A few months after the Mavericks lost the 2006 Finals, it was announced that the team would be holding training camp at the University of North Texas. The sting of the Finals loss was still very much with me and my friends who followed the team for years. Luckily, a new season brought with it a renewed hope. It could also wash our mouths clean of the foul taste left from June.
To conclude their stint at UNT, the Mavericks held a scrimmage open to the students. The scrimmage was played in the Super Pit, the universities arena. Anyone familiar with the building knows that it bears a striking resemblance to the old Reunion Arena, only smaller. At this point, I still had yet to see the Mavericks play in person. This was my chance. It didn't matter that it was just a team scrimmage. The Mavs would win either way.
The morning of the scrimmage started out like most college mornings, slowly. After watching a few videos on MTV Jams and possibly an episode of Giada at Home, we began our walk to the arena. For a free game featuring a team that was just in the NBA Finals, the line to get in wasn't very long. Inside, the arena wasn't even full.
Now, UNT wasn't a school known for its sports.
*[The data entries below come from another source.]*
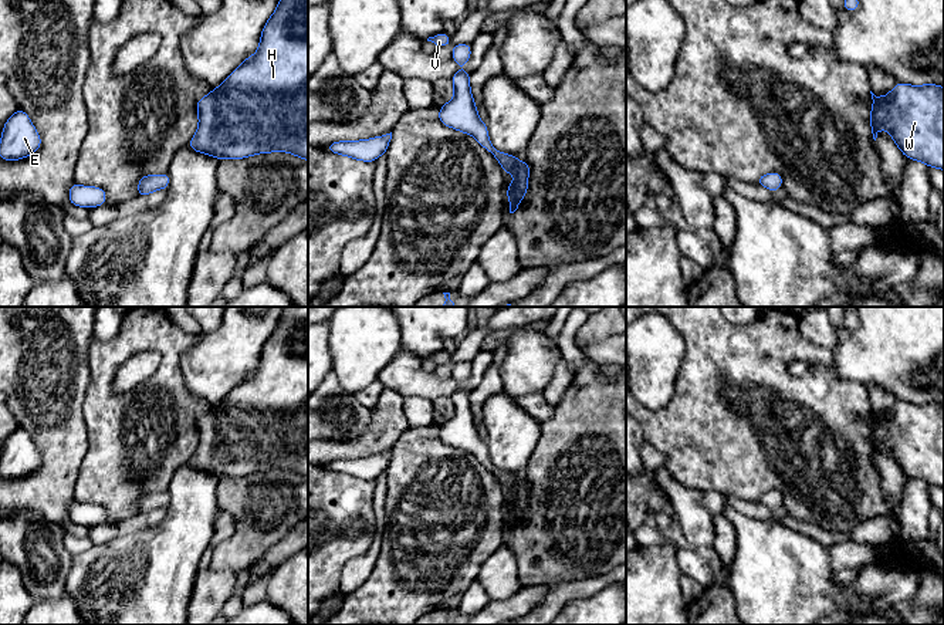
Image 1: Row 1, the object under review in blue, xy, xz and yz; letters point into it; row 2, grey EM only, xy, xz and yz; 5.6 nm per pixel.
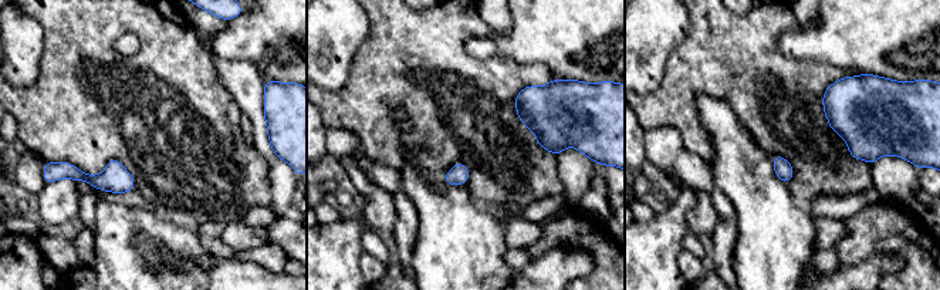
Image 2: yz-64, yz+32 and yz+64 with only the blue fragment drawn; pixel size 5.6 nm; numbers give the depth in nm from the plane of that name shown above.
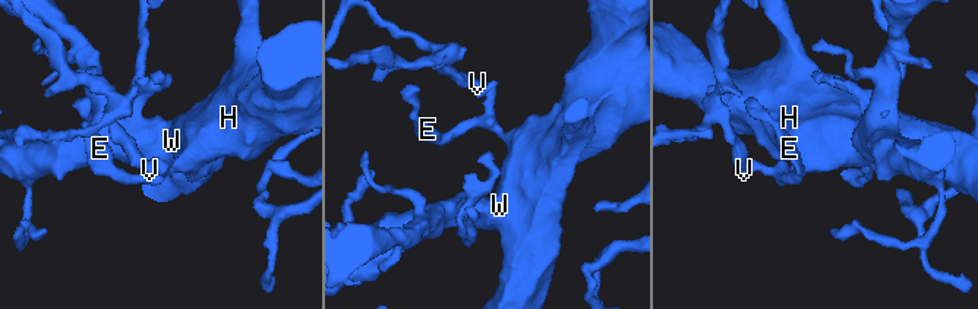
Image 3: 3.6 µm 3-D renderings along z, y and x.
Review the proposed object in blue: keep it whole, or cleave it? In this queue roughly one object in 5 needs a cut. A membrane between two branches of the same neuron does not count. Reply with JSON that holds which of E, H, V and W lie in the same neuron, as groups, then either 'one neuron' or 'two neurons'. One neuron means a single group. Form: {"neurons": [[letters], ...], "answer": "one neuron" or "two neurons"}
{"neurons": [["E", "H", "V", "W"]], "answer": "one neuron"}

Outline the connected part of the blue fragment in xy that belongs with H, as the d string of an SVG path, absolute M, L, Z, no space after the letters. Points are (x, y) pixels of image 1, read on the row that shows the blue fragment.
M280 0L260 45L226 81L196 102L199 126L189 148L219 161L288 152L308 161L308 0Z

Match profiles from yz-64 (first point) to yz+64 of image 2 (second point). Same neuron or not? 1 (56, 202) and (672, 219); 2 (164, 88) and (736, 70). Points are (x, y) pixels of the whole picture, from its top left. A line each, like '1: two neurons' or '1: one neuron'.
1: two neurons
2: one neuron

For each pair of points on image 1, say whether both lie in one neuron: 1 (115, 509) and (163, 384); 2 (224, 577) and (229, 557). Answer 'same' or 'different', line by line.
1: same
2: different

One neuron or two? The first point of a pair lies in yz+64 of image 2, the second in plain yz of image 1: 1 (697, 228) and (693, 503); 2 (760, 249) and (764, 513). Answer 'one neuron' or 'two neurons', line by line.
1: one neuron
2: two neurons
The men's basketball team hadn't made the NCAA Tournament since 1988 at this point and the football team was wallowing at the bottom of the Sun Belt. Nonetheless, this was an NBA team on campus. Maybe I just had higher expectations for the turnout based on years of fandom. Here we were, though. On the court below were the Mavericks.
Dallas' roster, ever prone to player turnover, changed from the previous season but still retained the core of Dirk Nowitzki, Jason Terry, Josh Howard, Devin Harris, Jerry Stackhouse, Desagana Diop, and Erick Dampier. Some of the most important additions to the team were Greg Buckner, Austin Croshere, Devean George, and Anthony Johnson. Looking back at the roster it's somewhat hard to believe that this team won 67 games.
During the scrimmage, the atmosphere in the Super Pit was enthusiastic and loud even with the number of empty seats. My friend asked me who the small white guy running around on the court was. I explained to him that he was Puerto Rican and that his name is J.J. Barea.
I don't remember if the white or blue team won the game. It really doesn't matter. The Mavericks won. I won. Everyone won. That was the point. When the game was over, the players hung around to sign autographs and chat with the students. Terry, ever the showman, began taking off articles of clothing and hurling them into the crowd as people clamored for a shoe or a wristband. Other players followed suit. It was a free-for-all and the smiles and laughs coming from the players epitomized the ambiance.
The ghosts of the 2006 Finals will always haunt me. To this day, Terry's final shot elicits the range on emotions I felt on that summer night years ago. However, a simple scrimmage held at my school gave me the first opportunity to see the team I followed for so many years in person. That in itself was enough to restore my faith in the organization and give me hope that a bright future lay in store. The roller coaster was again clicking upward and I was along for the ride.